[Recorded data]

+++

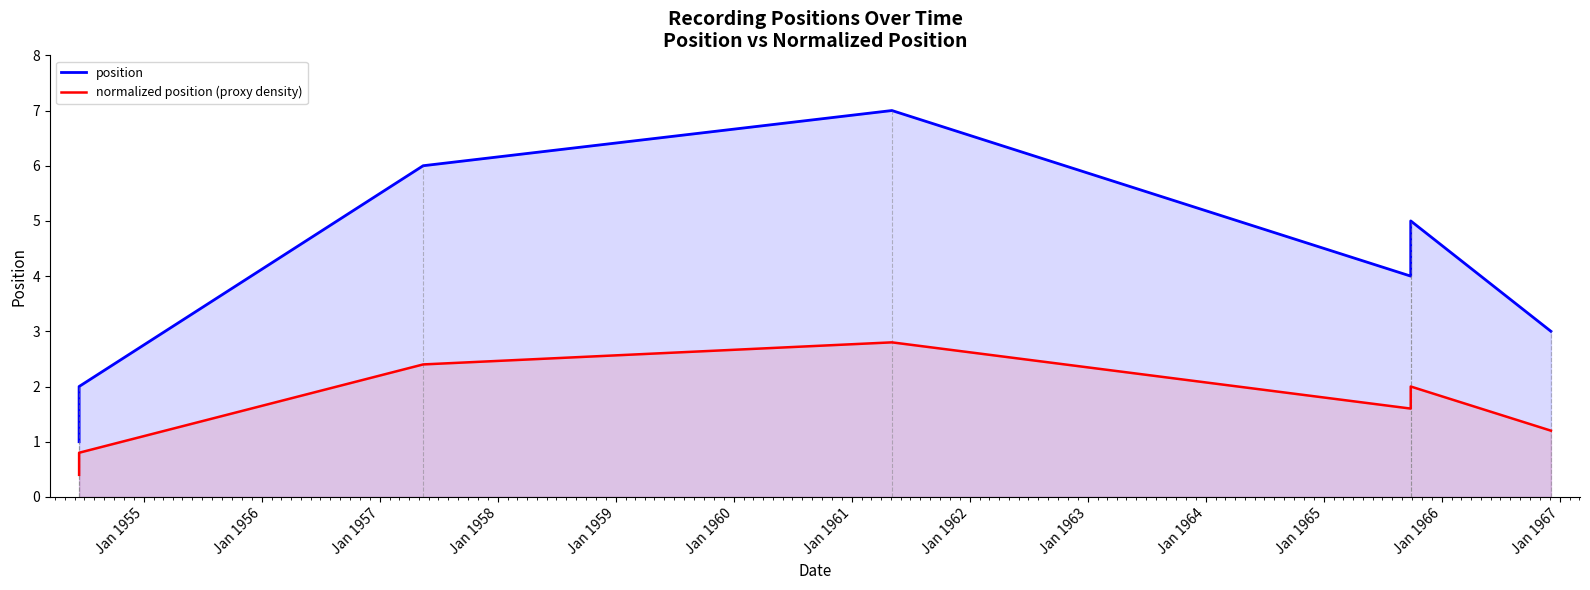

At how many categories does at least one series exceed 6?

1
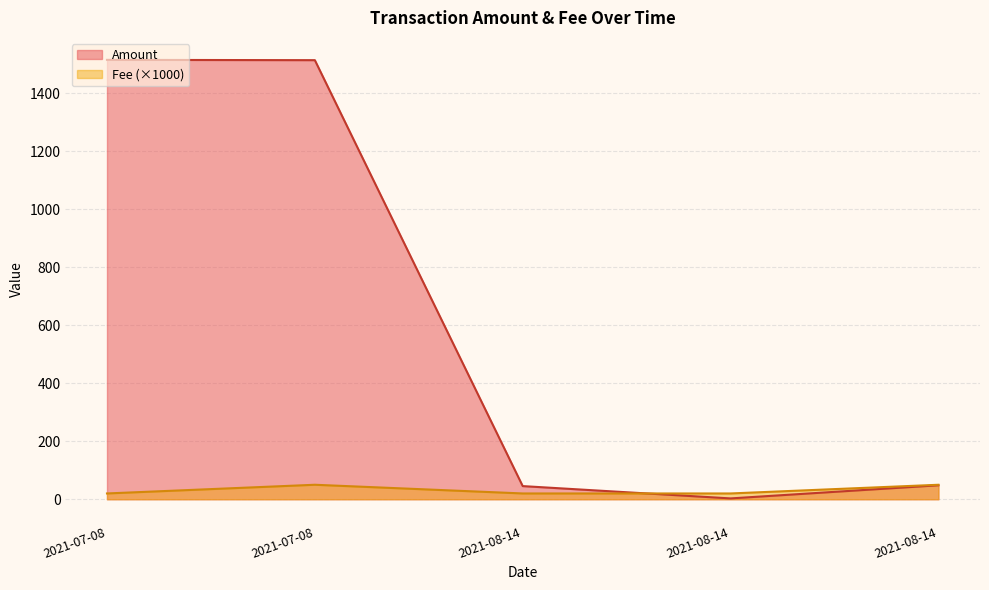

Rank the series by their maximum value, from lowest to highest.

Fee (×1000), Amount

+++

*WHAT IS BEING ASKED:*
Reproduce the data above verbatim, line for line, omitting the pictures.

*RESULT:*
At how many categories does at least one series exceed 6?

1

Rank the series by their maximum value, from lowest to highest.

Fee (×1000), Amount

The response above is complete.